**Your task**: Your task is to repeat all of the data exactly while excluding the pictures.

**The data**:
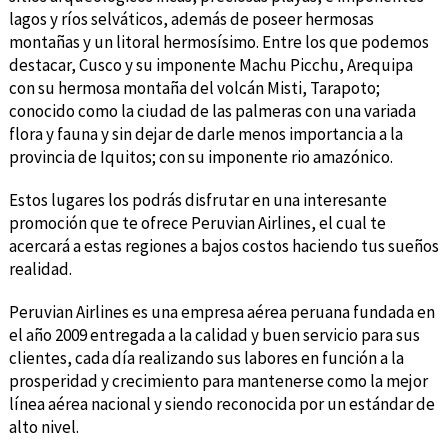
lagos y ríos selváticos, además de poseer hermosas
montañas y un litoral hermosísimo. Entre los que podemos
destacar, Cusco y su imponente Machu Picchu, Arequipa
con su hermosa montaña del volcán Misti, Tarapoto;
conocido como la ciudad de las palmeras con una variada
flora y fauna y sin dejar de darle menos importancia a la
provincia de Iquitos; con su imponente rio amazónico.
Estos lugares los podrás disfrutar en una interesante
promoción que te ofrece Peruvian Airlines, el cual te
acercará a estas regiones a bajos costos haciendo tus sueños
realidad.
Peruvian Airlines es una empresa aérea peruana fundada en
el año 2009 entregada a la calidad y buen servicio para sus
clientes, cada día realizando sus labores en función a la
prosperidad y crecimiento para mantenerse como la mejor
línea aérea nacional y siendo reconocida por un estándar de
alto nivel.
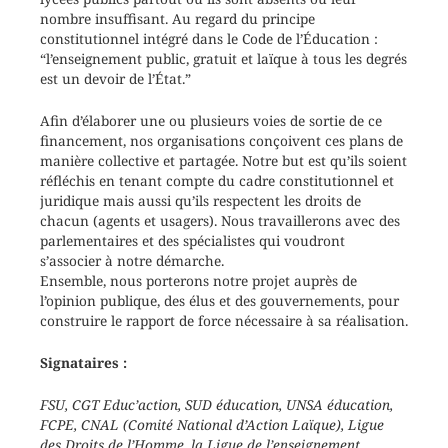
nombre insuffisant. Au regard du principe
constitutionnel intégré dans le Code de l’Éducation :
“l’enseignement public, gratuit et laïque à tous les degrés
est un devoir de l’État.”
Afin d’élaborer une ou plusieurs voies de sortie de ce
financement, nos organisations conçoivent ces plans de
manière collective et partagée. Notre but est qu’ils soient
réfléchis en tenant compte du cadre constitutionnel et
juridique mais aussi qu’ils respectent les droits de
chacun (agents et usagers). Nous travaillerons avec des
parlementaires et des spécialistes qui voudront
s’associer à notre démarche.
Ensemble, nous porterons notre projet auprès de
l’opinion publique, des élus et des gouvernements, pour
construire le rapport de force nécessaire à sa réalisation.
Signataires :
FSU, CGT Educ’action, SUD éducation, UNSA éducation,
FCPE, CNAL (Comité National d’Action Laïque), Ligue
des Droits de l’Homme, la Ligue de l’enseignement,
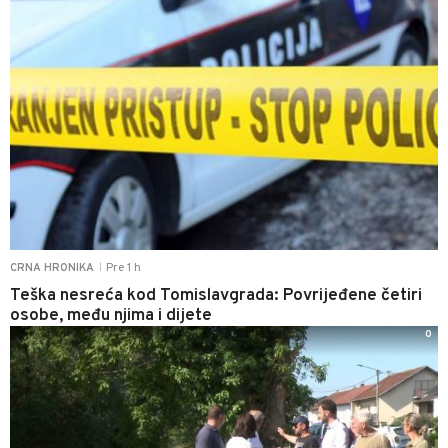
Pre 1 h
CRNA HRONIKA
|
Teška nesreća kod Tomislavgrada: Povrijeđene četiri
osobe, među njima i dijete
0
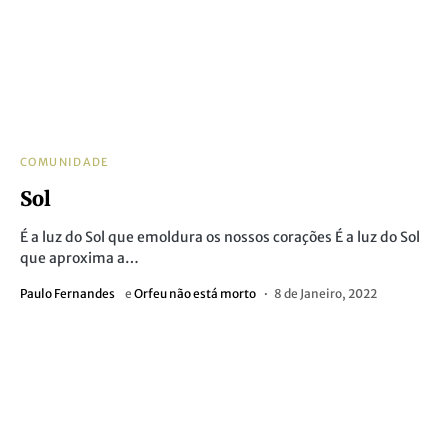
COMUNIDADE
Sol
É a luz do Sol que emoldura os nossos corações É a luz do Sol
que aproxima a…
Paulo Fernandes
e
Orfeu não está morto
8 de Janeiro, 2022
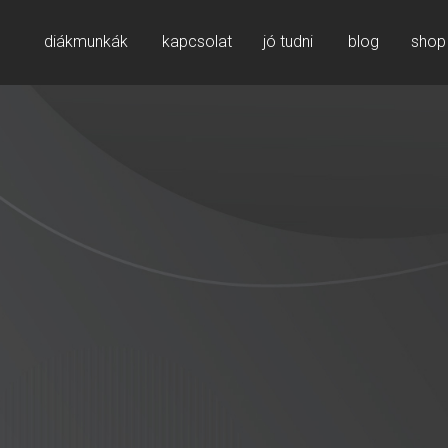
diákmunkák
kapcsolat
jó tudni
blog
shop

**Answer for this exercise**:
lagos y ríos selváticos, además de poseer hermosas
montañas y un litoral hermosísimo. Entre los que podemos
destacar, Cusco y su imponente Machu Picchu, Arequipa
con su hermosa montaña del volcán Misti, Tarapoto;
conocido como la ciudad de las palmeras con una variada
flora y fauna y sin dejar de darle menos importancia a la
provincia de Iquitos; con su imponente rio amazónico.
Estos lugares los podrás disfrutar en una interesante
promoción que te ofrece Peruvian Airlines, el cual te
acercará a estas regiones a bajos costos haciendo tus sueños
realidad.
Peruvian Airlines es una empresa aérea peruana fundada en
el año 2009 entregada a la calidad y buen servicio para sus
clientes, cada día realizando sus labores en función a la
prosperidad y crecimiento para mantenerse como la mejor
línea aérea nacional y siendo reconocida por un estándar de
alto nivel.
nombre insuffisant. Au regard du principe
constitutionnel intégré dans le Code de l’Éducation :
“l’enseignement public, gratuit et laïque à tous les degrés
est un devoir de l’État.”
Afin d’élaborer une ou plusieurs voies de sortie de ce
financement, nos organisations conçoivent ces plans de
manière collective et partagée. Notre but est qu’ils soient
réfléchis en tenant compte du cadre constitutionnel et
juridique mais aussi qu’ils respectent les droits de
chacun (agents et usagers). Nous travaillerons avec des
parlementaires et des spécialistes qui voudront
s’associer à notre démarche.
Ensemble, nous porterons notre projet auprès de
l’opinion publique, des élus et des gouvernements, pour
construire le rapport de force nécessaire à sa réalisation.
Signataires :
FSU, CGT Educ’action, SUD éducation, UNSA éducation,
FCPE, CNAL (Comité National d’Action Laïque), Ligue
des Droits de l’Homme, la Ligue de l’enseignement,
Pre 1 h
CRNA HRONIKA
|
Teška nesreća kod Tomislavgrada: Povrijeđene četiri
osobe, među njima i dijete
0
COMUNIDADE
Sol
É a luz do Sol que emoldura os nossos corações É a luz do Sol
que aproxima a…
Paulo Fernandes
e
Orfeu não está morto
8 de Janeiro, 2022
diákmunkák
kapcsolat
jó tudni
blog
shop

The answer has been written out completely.